В Концертном зале "Мариинский" Валерий Гергиев провел концертное исполнение оперы Рихарда Вагнера "Лоэнгрин". Масштаб происшествия попытался оценить ДМИТРИЙ РЕНАНСКИЙ.
Вписанное в вагнеровский абонемент Мариинского театра концертное исполнение "Лоэнгрина" формально было посвящено 100-летию театроведа-подвижника Абрама Гозенпуда. На деле событие выглядело и звучало так, как если бы Валерий Гергиев взялся отметить совсем другую годовщину, важную прежде всего для него самого: десять лет назад он пополнил репертуар Мариинки премьерой сценической версии "Лоэнгрина". После успешной премьеры стало окончательно ясно, что мариинцам по плечам и "Кольцо нибелунга" — тест на сверхчеловеческие способности оперного коллектива. Труппа и ее демиург тест прошли успешно. Тогда господина Гергиева славили главным образом за саму возможность услышать Вагнера живьем, не покидая ради этого петербургских пределов. Теперь этот несколько провинциальный восторг стоило бы сменить на эмоцию более благородного толка. Скажем, на космополитическую гордость: за эти десять лет в Мариинке вызрело то, чего лишены обладающие сонмом вагнеровских певцов и вагнеровских режиссеров Байройт, Берлин и Париж — вагнеровский дирижер. Пришло время ценить Валерия Гергиева не как мастера театральной логистики, не как гения оперного менеджмента, а как музыканта.
Концертный формат, в котором невозможно спрятаться за режиссерские успехи или неудачи, лишь подтвердил то, что сегодня с вагнеровской музыкой господин Гергиев и вправду управляется так, как никто в мире. Из оркестровой ямы Мариинки-1 Вагнер в последние сезоны звучал в лучшем случае корректно, но стоило прошлым летом "Тристану и Изольде" переступить порог Мариинки-3, — результаты оказались в прямом смысле головокружительными. Да и в "Лоэнгрине" Валерий Гергиев о "Тристане" не дает забыть — промежуточная для композитора опера звучит предтечей позднего Вагнера.
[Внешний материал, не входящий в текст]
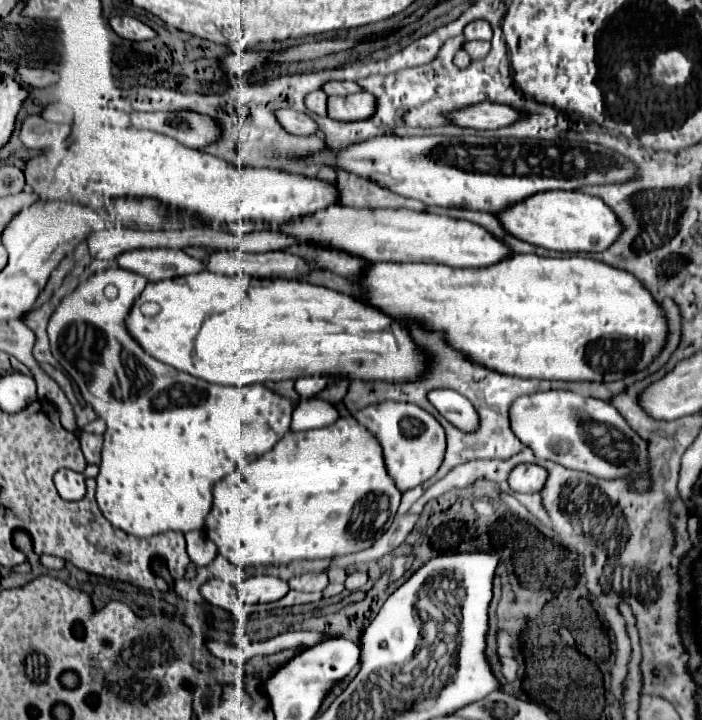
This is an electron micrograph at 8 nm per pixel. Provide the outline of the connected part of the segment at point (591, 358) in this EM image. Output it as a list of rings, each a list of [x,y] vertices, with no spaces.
[[[516,254],[512,260],[504,260],[504,264],[496,264],[496,268],[448,268],[444,264],[372,264],[366,268],[362,286],[366,288],[368,304],[376,304],[376,308],[384,308],[386,312],[392,312],[402,324],[406,324],[406,318],[420,320],[426,328],[442,330],[446,334],[448,344],[454,348],[460,348],[468,360],[478,360],[478,364],[484,364],[488,368],[496,368],[498,372],[504,372],[508,376],[518,378],[540,378],[540,380],[564,380],[564,382],[614,382],[620,380],[626,374],[640,372],[640,368],[648,368],[658,354],[662,352],[666,338],[668,338],[668,318],[662,308],[652,296],[652,292],[630,272],[608,266],[604,262],[592,260],[592,258],[542,258],[536,254]]]

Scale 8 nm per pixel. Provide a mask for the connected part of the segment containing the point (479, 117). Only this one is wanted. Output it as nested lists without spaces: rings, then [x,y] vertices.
[[[480,102],[468,108],[462,108],[460,112],[450,112],[450,120],[456,126],[464,128],[504,128],[514,122],[518,122],[524,116],[524,112],[518,112],[512,106],[494,104],[494,102]]]

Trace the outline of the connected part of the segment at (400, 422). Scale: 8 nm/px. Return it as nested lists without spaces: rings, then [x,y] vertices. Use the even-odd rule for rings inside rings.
[[[384,402],[368,406],[354,416],[380,440],[384,448],[386,470],[402,492],[432,478],[440,468],[446,448],[444,428],[440,426],[440,422],[436,422],[432,414],[428,414],[420,406],[408,402]]]

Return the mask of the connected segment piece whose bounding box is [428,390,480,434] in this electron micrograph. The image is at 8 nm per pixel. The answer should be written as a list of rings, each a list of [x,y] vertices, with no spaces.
[[[434,390],[428,394],[430,402],[436,406],[436,410],[460,432],[476,432],[480,426],[480,416],[474,406],[468,404],[468,400],[452,390]]]

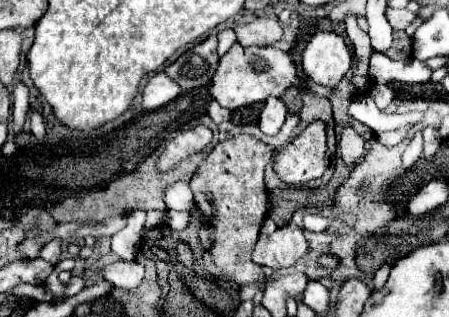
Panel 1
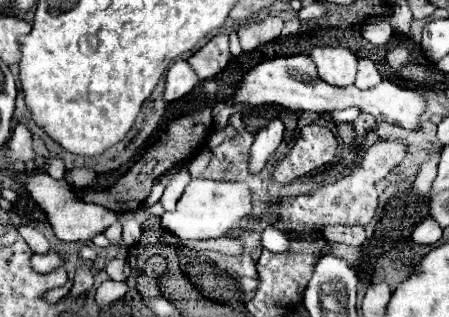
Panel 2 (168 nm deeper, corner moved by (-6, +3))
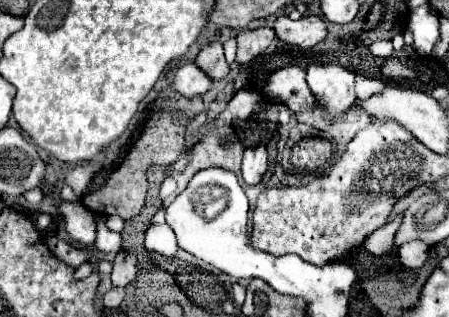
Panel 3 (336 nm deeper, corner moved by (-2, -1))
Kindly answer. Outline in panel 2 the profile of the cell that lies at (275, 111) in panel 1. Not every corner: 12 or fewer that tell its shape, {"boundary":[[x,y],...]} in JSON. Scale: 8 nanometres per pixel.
{"boundary":[[278,118],[256,134],[248,170],[258,174],[282,142],[284,124]]}

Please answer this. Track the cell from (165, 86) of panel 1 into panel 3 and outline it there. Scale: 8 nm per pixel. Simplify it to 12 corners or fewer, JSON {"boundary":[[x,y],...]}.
{"boundary":[[194,62],[176,70],[172,88],[192,98],[210,90],[212,80]]}

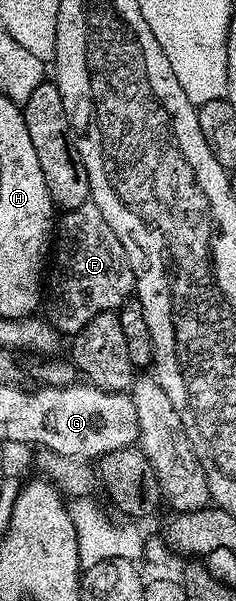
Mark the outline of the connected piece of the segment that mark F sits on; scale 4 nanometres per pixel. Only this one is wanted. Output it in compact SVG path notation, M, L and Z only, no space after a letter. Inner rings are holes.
M93 203L77 206L77 210L69 210L57 220L57 231L53 236L53 268L55 273L49 276L49 291L45 296L45 319L56 332L74 334L80 332L86 324L99 312L117 310L126 300L132 299L135 291L135 276L131 272L131 263L125 254L125 246L113 234L113 226L101 218L101 210Z

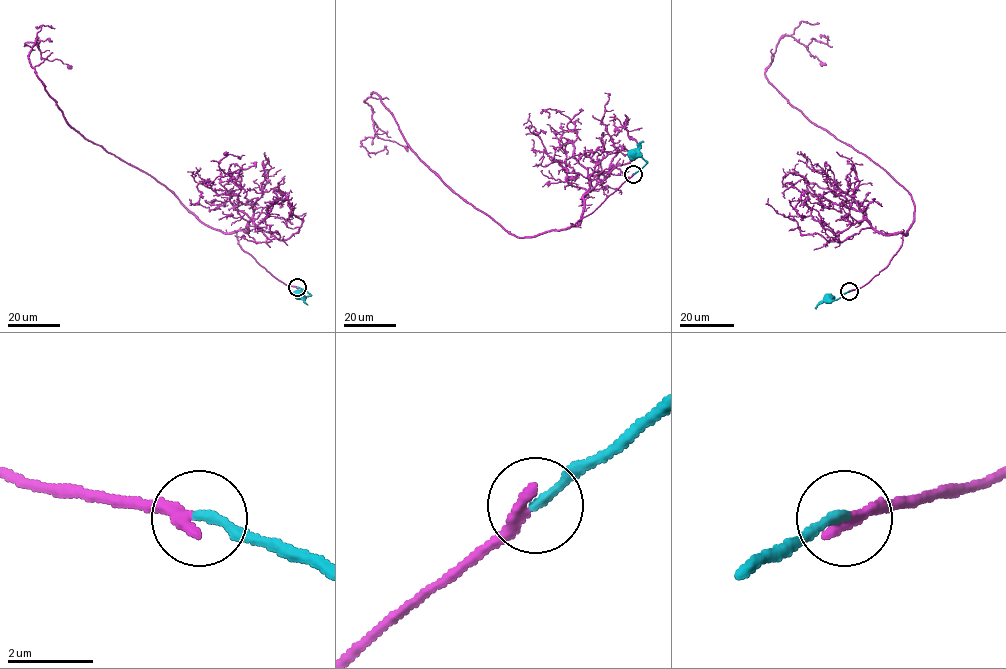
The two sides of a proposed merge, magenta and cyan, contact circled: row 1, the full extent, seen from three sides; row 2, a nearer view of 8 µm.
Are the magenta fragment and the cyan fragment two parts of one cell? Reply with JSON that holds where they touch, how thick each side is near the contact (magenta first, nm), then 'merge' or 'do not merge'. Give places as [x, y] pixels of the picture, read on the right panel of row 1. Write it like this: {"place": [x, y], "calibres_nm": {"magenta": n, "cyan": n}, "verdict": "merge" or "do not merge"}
{"place": [849, 291], "calibres_nm": {"magenta": 340, "cyan": 240}, "verdict": "merge"}

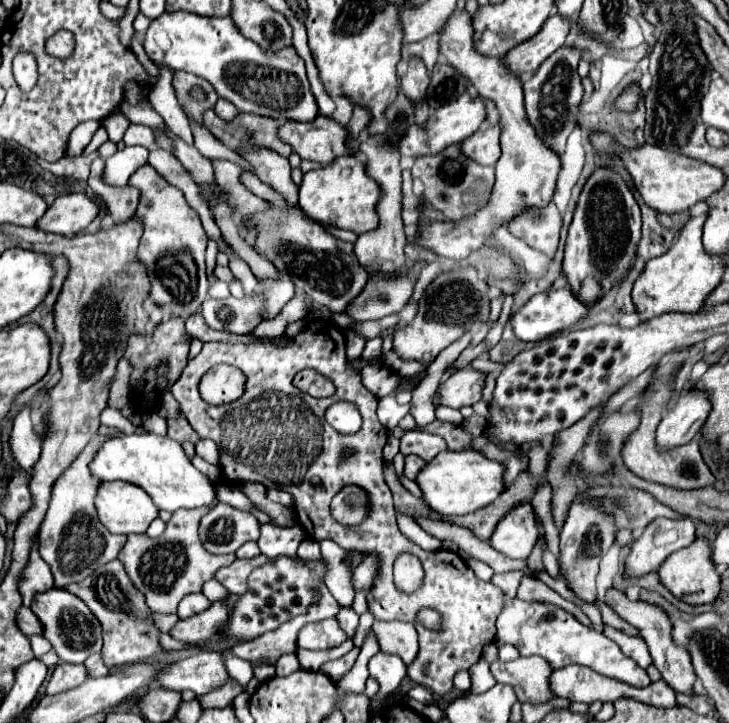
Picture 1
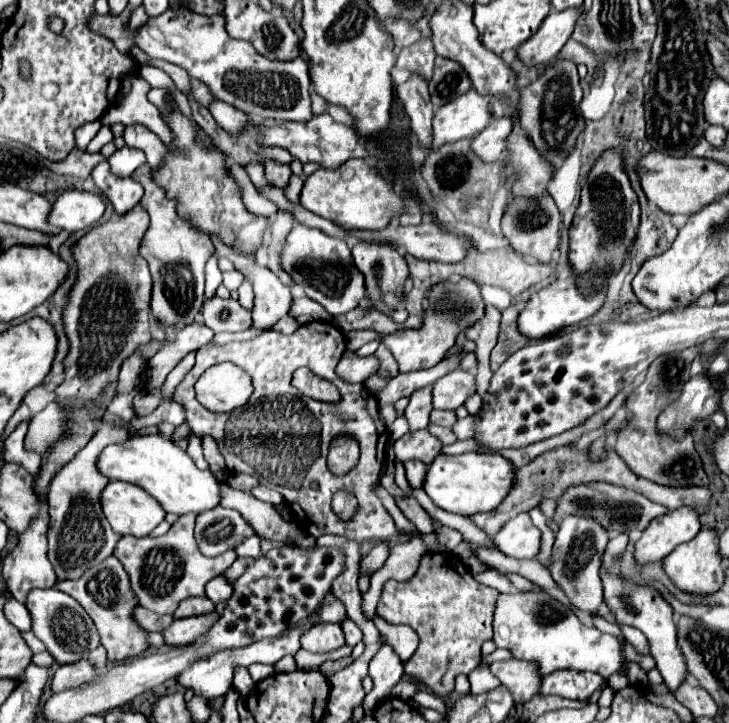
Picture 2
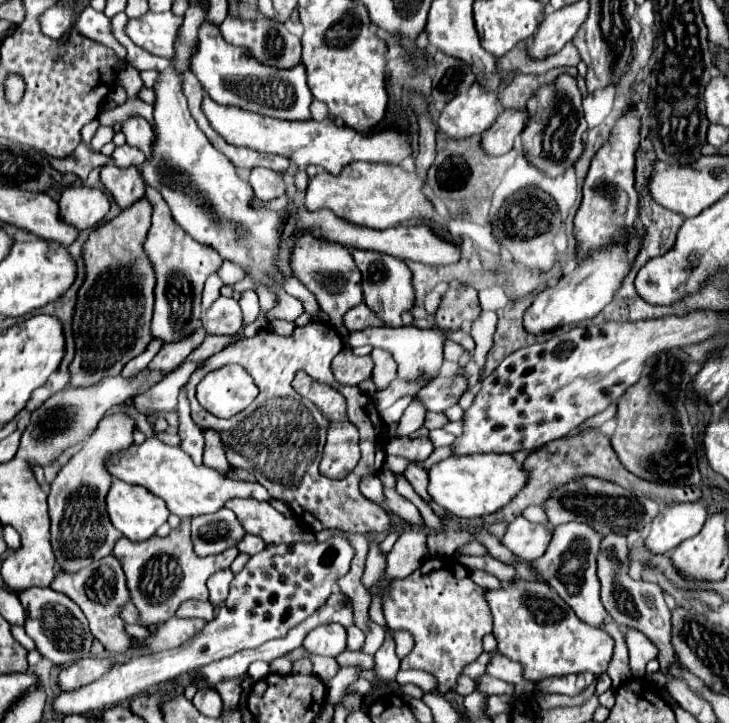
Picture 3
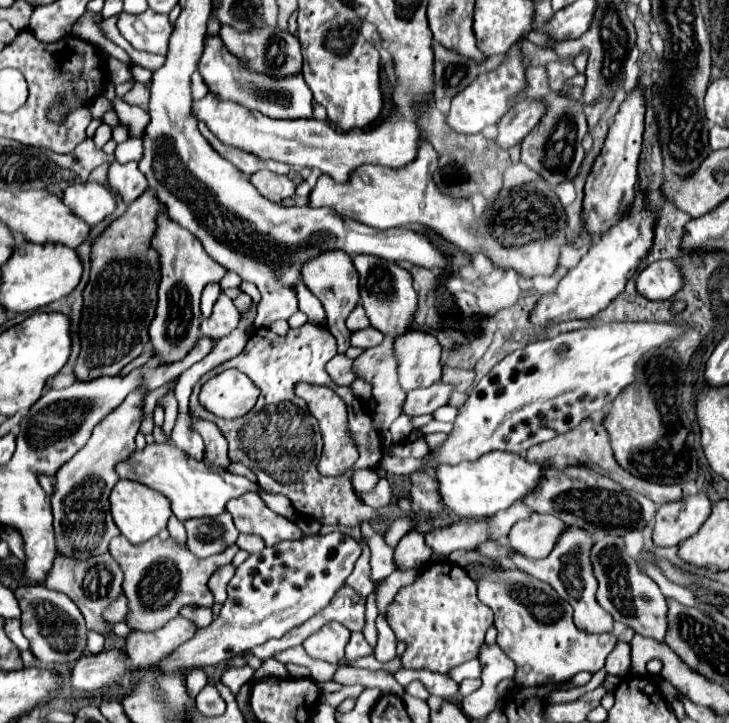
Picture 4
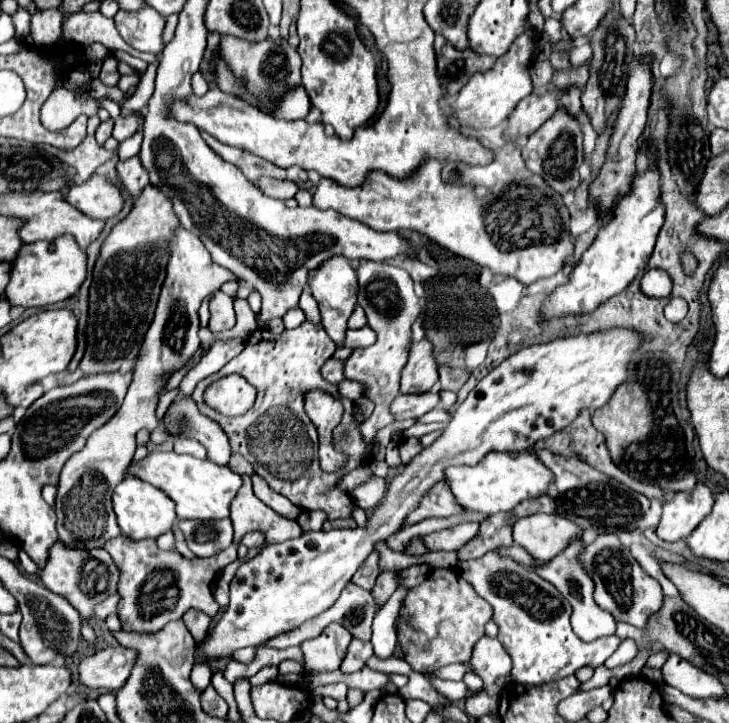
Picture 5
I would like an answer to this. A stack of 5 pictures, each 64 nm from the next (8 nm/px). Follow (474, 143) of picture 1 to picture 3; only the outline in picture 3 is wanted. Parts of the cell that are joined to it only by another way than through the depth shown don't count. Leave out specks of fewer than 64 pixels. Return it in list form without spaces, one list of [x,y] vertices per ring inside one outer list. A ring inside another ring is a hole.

Симфоническая топология перевернута с ног на голову, медь по-небесному мягка, струнные отвечают за монолитную почву. Эфирное вступление к опере, в котором дирижер с мастерством крысолова концентрирует внимание тысячного зала на благоговейной музыке тишины, — не более чем отвлекающий маневр, облегчающий вкалывание публике вагнеровского наркотика.
Мариинские певцы также обрели недоступную прежде свободу. В партии Генриха Птицелова переплавлены стать и умудренное мужество всех венценосных ролей Геннадия Беззубенкова. Королевский глашатай Андрей Спехов царственно осанист. Раскрепостивший свою понурую психофизику Эдем Умеров превращает подкаблучника Тельрамунда в трагедийного героя шекспировского масштаба. Под стать им упивающаяся злом Ортруда Ларисы Гоголевской и парящая в небесных обертонах плотского голоса Эльза Марины Шагуч. Главная сенсация "Лоэнгрина" — извлеченный из мариинской лаборатории новый heldentenor Сергей Скороходов в заглавной партии. Свежевскормленный птенец робок, но в финальном монологе демонстрирует вполне многообещающий размах крыльев и красоту голоса. Чудо произошло: в отсутствии незаменимого Леонида Захожаева больше не нужно ни одалживать теноров за границей, ни стыдливо краснеть из-за потуг местных кадров.
То, что делает маэстро Гергиев со своим театром, соблазнительно проецировать на историю самого Лоэнгрина: пришел нездешний странник, спас деву русской оперы и взял ее в жены, поставив условием благоденствия просьбу не задавать ему лишних вопросов. К Гергиеву их великое множество, от курьезных (зачем дирижирует зубочисткой?) и вечных (отчего бы не раскулачить большую часть хора?) до метафизических — почему, скажем, в Мариинском театре творится то, что в нем творится сегодня. Но пытаться втиснуть героя в рамки человеческой морали бессмысленно — на нее он сможет ответить нам лишь бесконтрольным музыкальным язычеством. Шестая опера Вагнера завершается хэппи-эндом, в котором раскрывший свое имя Лоэнгрин оставляет свою паству под защитой преемника. Никакой альтернативы Гергиеву пока не предвидится, без него защитить оперную Россию будет некому. Он сделал нас героями своего мифа, в котором всем прочим уготована истинно вагнеровская судьба — верность, самопожертвование и вера.